Volume 19 Issue 46 | March 30 - April 5, 2007

City makes a splash with squash, bike ideas

By Skye H. McFarlane

Squash courts, bike rentals and educational space for the South Street Seaport Museum may be in the plans for the East River waterfront park, city representatives told Community Board 1 members Monday night.

Although the process of deciding on uses for the park’s piers and pavilions will not officially begin until this summer, the city gave C.B. 1 a preview of what it is considering in an attempt to assuage fears that the park would be inappropriately commercialized.

Though board members still expressed some concerns about community amenities and bus parking, the Waterfront Committee voted to approve the city’s Uniform Land Use Review Procedure application, provided that the public retains adequate access to the water and ample open space on Pier 15. If the full board approves the resolution on April 17, it will become C.B. 1’s official word on the ULURP application.

Back on Jan. 23, representatives from the city’s Economic Development Corporation, which controls the East River waterfront project, were grilled by the Waterfront Committee on their plans to “dispose” of three areas around Pier 15. The dispositions — two under the F.D.R. Drive near Maiden Lane and one on Pier 15 near the Seaport — would allow the city to lease out the public space to commercial tenants such as retailers or food vendors. The leases would be designed to both enhance the use of the park and to generate revenue to support park maintenance.

Though both the January meeting and Monday night’s presentation were designed to address the ULURP application alone, community members expressed discomfort at the idea of approving commercial spaces without knowing what the city planned to do with those spaces.

“You don’t want to be super-specific on a ULURP because it’s such a long and expensive process,” the E.D.C.’s William Kelly explained Monday. Kelly said that the community would have a say in choosing the lease holders during this summer’s Request For Proposals process. The community will also have input in the park’s conceptual design and programming, set for May or June. The city’s design team, led by SHoP Architects, then hopes to produce a more concrete set of schematic park plans by September.

However, Kelly said that he was sensitive to the board’s concerns about commercial uses. Therefore he gave board members a sneak peek at what the city plans to look for in its summer R.F.P.’s.

“We’re not talking about gas stations and t-shirt shops,” Kelly assured the committee. He said that waterfront zoning would only allow water-dependant or water-enhancing uses such as boating, recreation and food service. Specifically, in the pavilions under the F.D.R., the city would like to see a squash and/or racquetball facility in one pavilion, with the second pavilion split between a bike rental facility and a “canteen-style” restaurant.

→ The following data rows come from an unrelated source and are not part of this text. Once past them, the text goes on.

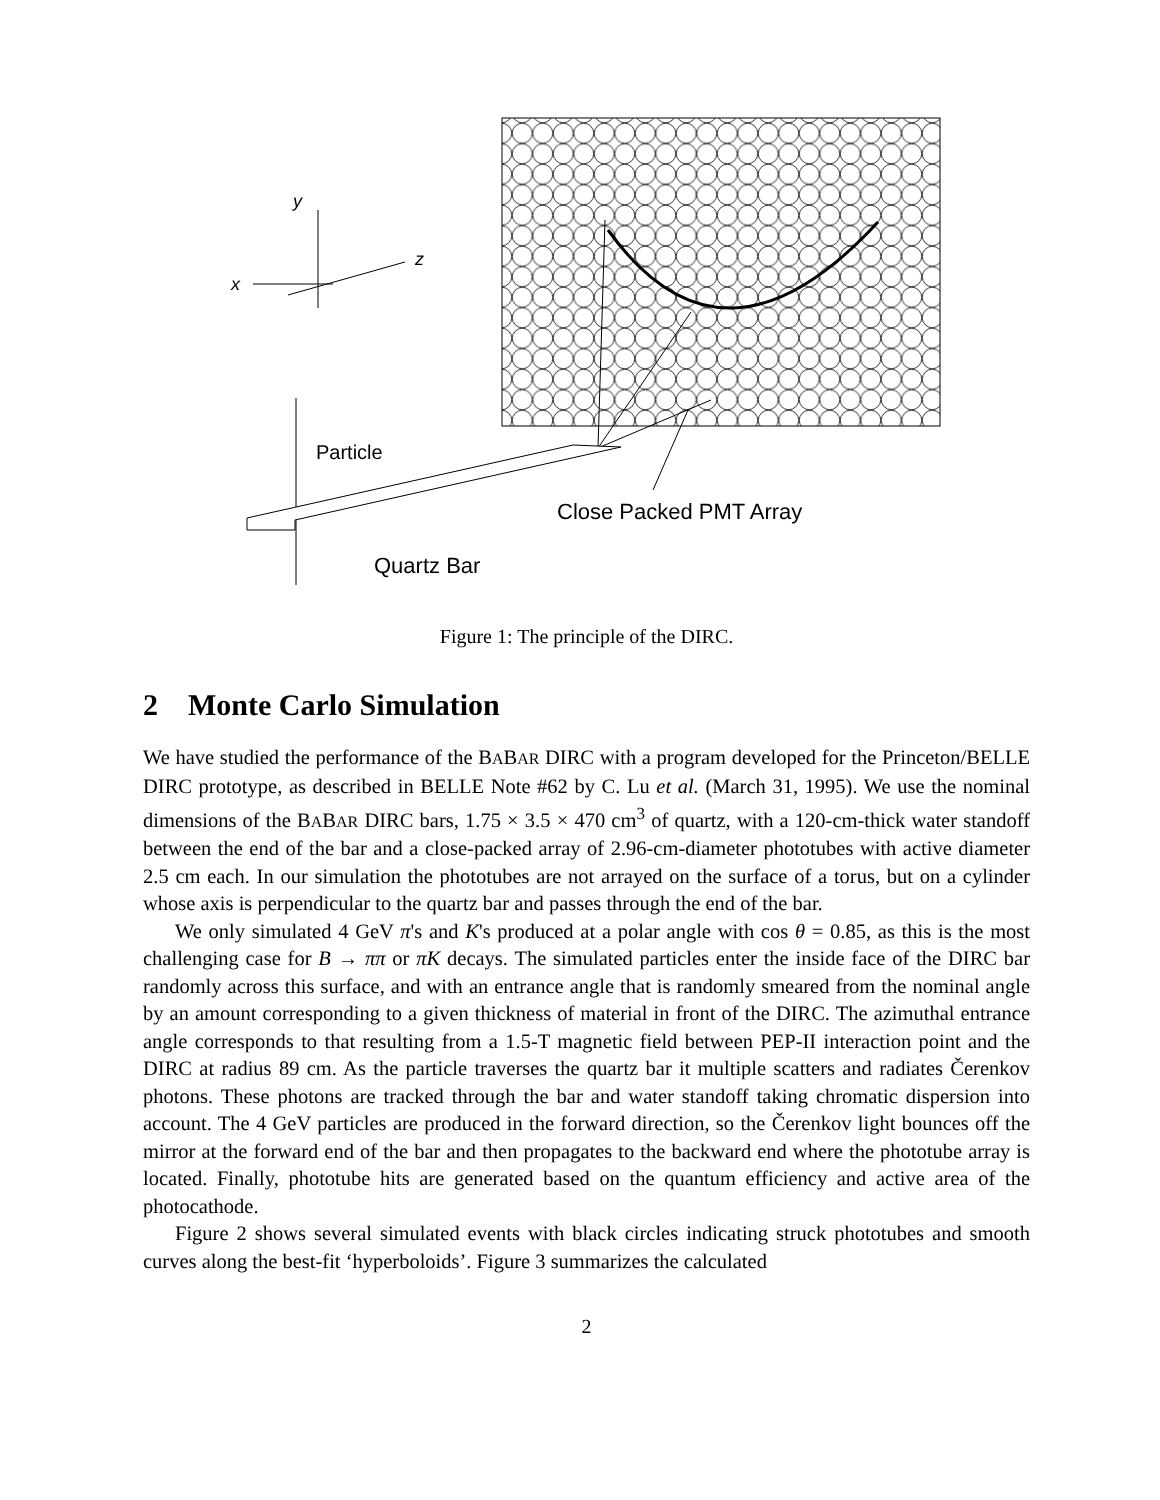y
z
x
Particle
Close Packed PMT Array
Quartz Bar
Figure 1: The principle of the DIRC.
2 Monte Carlo Simulation
We have studied the performance of the BABAR DIRC with a program developed for the Princeton/BELLE DIRC prototype, as described in BELLE Note #62 by C. Lu et al. (March 31, 1995). We use the nominal dimensions of the BABAR DIRC bars, 1.75 × 3.5 × 470 cm<sup>3</sup> of quartz, with a 120-cm-thick water standoff between the end of the bar and a close-packed array of 2.96-cm-diameter phototubes with active diameter 2.5 cm each. In our simulation the phototubes are not arrayed on the surface of a torus, but on a cylinder whose axis is perpendicular to the quartz bar and passes through the end of the bar.
We only simulated 4 GeV π's and K's produced at a polar angle with cos θ = 0.85, as this is the most challenging case for B → ππ or πK decays. The simulated particles enter the inside face of the DIRC bar randomly across this surface, and with an entrance angle that is randomly smeared from the nominal angle by an amount corresponding to a given thickness of material in front of the DIRC. The azimuthal entrance angle corresponds to that resulting from a 1.5-T magnetic field between PEP-II interaction point and the DIRC at radius 89 cm. As the particle traverses the quartz bar it multiple scatters and radiates Čerenkov photons. These photons are tracked through the bar and water standoff taking chromatic dispersion into account. The 4 GeV particles are produced in the forward direction, so the Čerenkov light bounces off the mirror at the forward end of the bar and then propagates to the backward end where the phototube array is located. Finally, phototube hits are generated based on the quantum efficiency and active area of the photocathode.
Figure 2 shows several simulated events with black circles indicating struck phototubes and smooth curves along the best-fit ‘hyperboloids’. Figure 3 summarizes the calculated
2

Out on Pier 15, the city has asked to dispose of 6,000 square feet anywhere within a 21,000-square-foot envelope in the center of the pier. Kelly said that the E.D.C. would like to turn the 6,000 square foot building into an educational center for the South Street Seaport Museum, which controlled the original Pier 15 before it was torn down. The museum could use the space for boat building, workshops and hosting events.

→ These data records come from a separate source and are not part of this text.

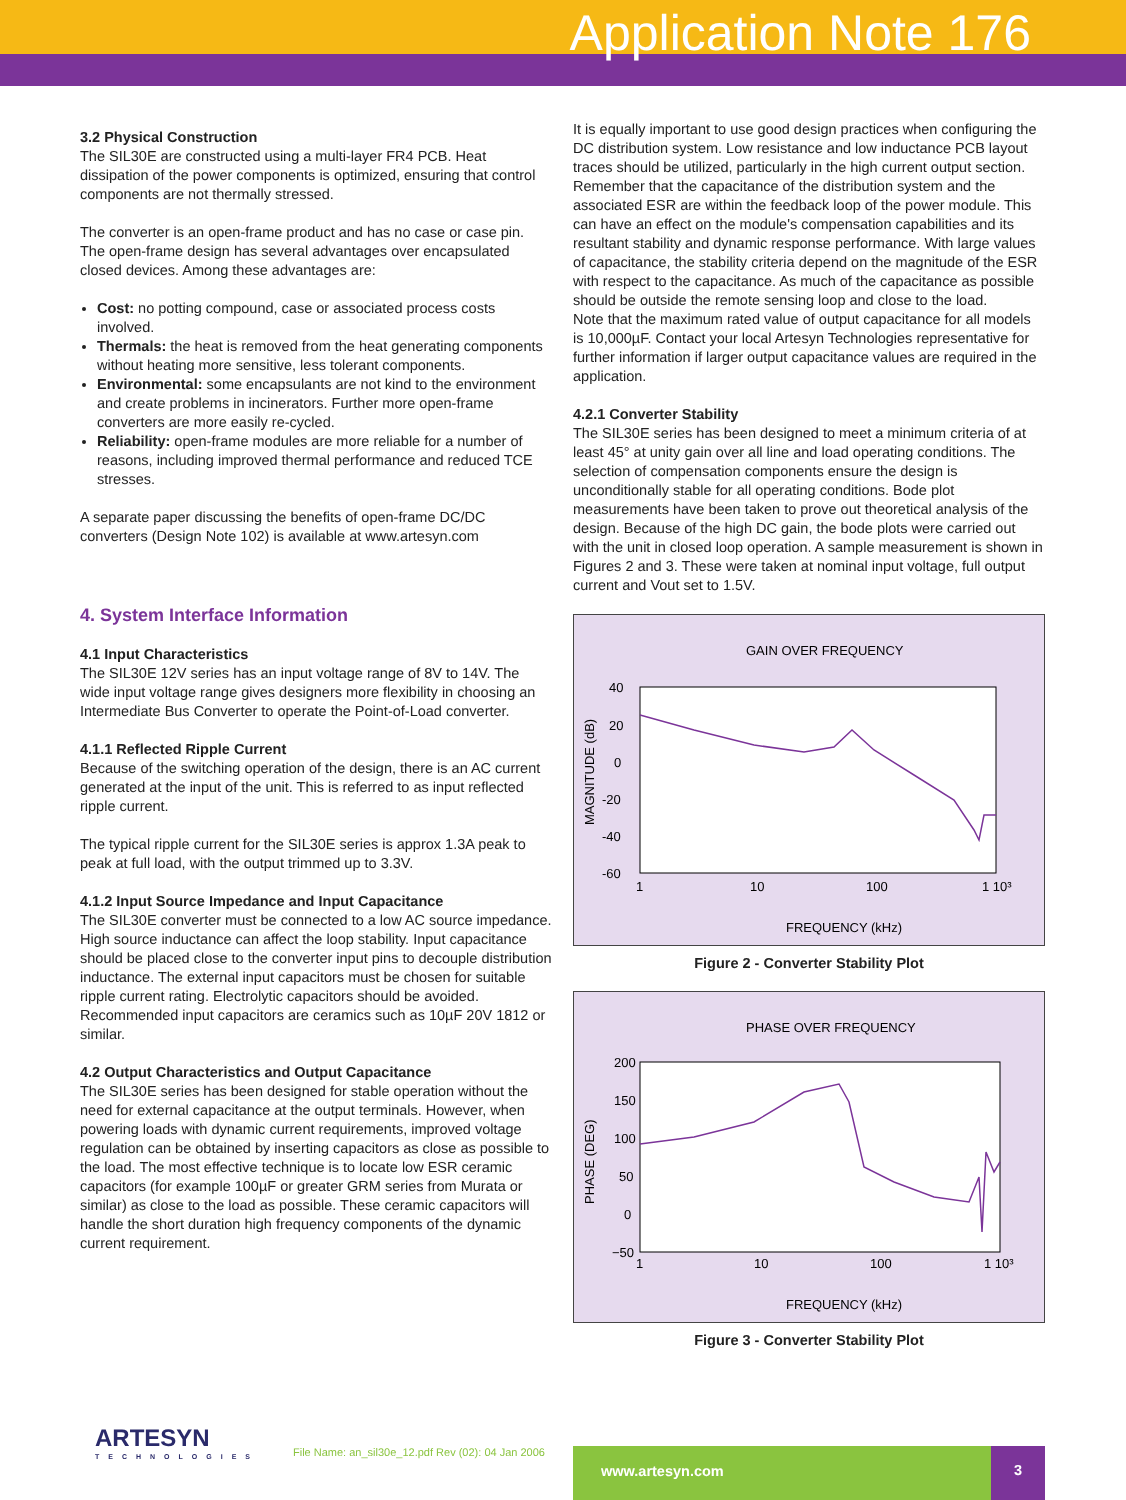Application Note 176
3.2 Physical Construction
The SIL30E are constructed using a multi-layer FR4 PCB. Heat dissipation of the power components is optimized, ensuring that control components are not thermally stressed.
The converter is an open-frame product and has no case or case pin. The open-frame design has several advantages over encapsulated closed devices. Among these advantages are:
Cost: no potting compound, case or associated process costs involved.
Thermals: the heat is removed from the heat generating components without heating more sensitive, less tolerant components.
Environmental: some encapsulants are not kind to the environment and create problems in incinerators. Further more open-frame converters are more easily re-cycled.
Reliability: open-frame modules are more reliable for a number of reasons, including improved thermal performance and reduced TCE stresses.
A separate paper discussing the benefits of open-frame DC/DC converters (Design Note 102) is available at www.artesyn.com
4. System Interface Information
4.1 Input Characteristics
The SIL30E 12V series has an input voltage range of 8V to 14V. The wide input voltage range gives designers more flexibility in choosing an Intermediate Bus Converter to operate the Point-of-Load converter.
4.1.1 Reflected Ripple Current
Because of the switching operation of the design, there is an AC current generated at the input of the unit. This is referred to as input reflected ripple current.
The typical ripple current for the SIL30E series is approx 1.3A peak to peak at full load, with the output trimmed up to 3.3V.
4.1.2 Input Source Impedance and Input Capacitance
The SIL30E converter must be connected to a low AC source impedance. High source inductance can affect the loop stability. Input capacitance should be placed close to the converter input pins to decouple distribution inductance. The external input capacitors must be chosen for suitable ripple current rating. Electrolytic capacitors should be avoided. Recommended input capacitors are ceramics such as 10µF 20V 1812 or similar.
4.2 Output Characteristics and Output Capacitance
The SIL30E series has been designed for stable operation without the need for external capacitance at the output terminals. However, when powering loads with dynamic current requirements, improved voltage regulation can be obtained by inserting capacitors as close as possible to the load. The most effective technique is to locate low ESR ceramic capacitors (for example 100µF or greater GRM series from Murata or similar) as close to the load as possible. These ceramic capacitors will handle the short duration high frequency components of the dynamic current requirement.
It is equally important to use good design practices when configuring the DC distribution system. Low resistance and low inductance PCB layout traces should be utilized, particularly in the high current output section. Remember that the capacitance of the distribution system and the associated ESR are within the feedback loop of the power module. This can have an effect on the module's compensation capabilities and its resultant stability and dynamic response performance. With large values of capacitance, the stability criteria depend on the magnitude of the ESR with respect to the capacitance. As much of the capacitance as possible should be outside the remote sensing loop and close to the load.
Note that the maximum rated value of output capacitance for all models is 10,000µF. Contact your local Artesyn Technologies representative for further information if larger output capacitance values are required in the application.
4.2.1 Converter Stability
The SIL30E series has been designed to meet a minimum criteria of at least 45° at unity gain over all line and load operating conditions. The selection of compensation components ensure the design is unconditionally stable for all operating conditions. Bode plot measurements have been taken to prove out theoretical analysis of the design. Because of the high DC gain, the bode plots were carried out with the unit in closed loop operation. A sample measurement is shown in Figures 2 and 3. These were taken at nominal input voltage, full output current and Vout set to 1.5V.
GAIN OVER FREQUENCY
40
20
0
-20
-40
-60
MAGNITUDE (dB)
1
10
100
1 10³
FREQUENCY (kHz)
Figure 2 - Converter Stability Plot
PHASE OVER FREQUENCY
200
150
100
50
0
−50
PHASE (DEG)
1
10
100
1 10³
FREQUENCY (kHz)
Figure 3 - Converter Stability Plot
ARTESYN
TECHNOLOGIES
File Name: an_sil30e_12.pdf Rev (02): 04 Jan 2006
www.artesyn.com 3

Though Kelly said in January that the Pier 15 building could be 30 feet high with a 40-foot setback, the E.D.C.’s slides on Monday capped the building at 20 feet. In addition, Gregg Pasquarelli of SHoP said that the architects are looking into ways to use the building’s roof as public, open space.

“We are really shooting so that we can have no loss of open space whatsoever,” said Pasquarelli, who has also presented to C.B. 1 as a part of the General Growth Properties team that is redesigning the area around Pier 17.

While the board members and assembled residents were largely pleased with the idea of active recreation and educational space for the museum, they still expressed some concerns about the plan.

“My main priority is community amenities and a lot of what I see here is more about serving the commuters and the tourists,” said Ro Sheffe.

Another looming issue is that one of the proposed commercial areas under the F.D.R. currently serves as a municipal parking lot for 80 commuter buses. Kelly said that the city Department of Transportation is studying how to deal with the displaced buses, but as yet there is no plan in place.

One board member, George Olsen, voted against approving the ULURP application, saying he feared that an event space on Pier 15 would lead to parties spilling out of the building and turning the public space into a private, inaccessible area. Olsen and others would like to see the open space on the pier used for public recreation such as a lawn or a small sports field.

“These things get a life of their own. You have trouble stopping them once they get rolling,” Olsen said of the potential for private events on the pier. “I know I’ll probably get out-voted here, but don’t worry — I’ll fight it at the R.F.P. meetings, too.”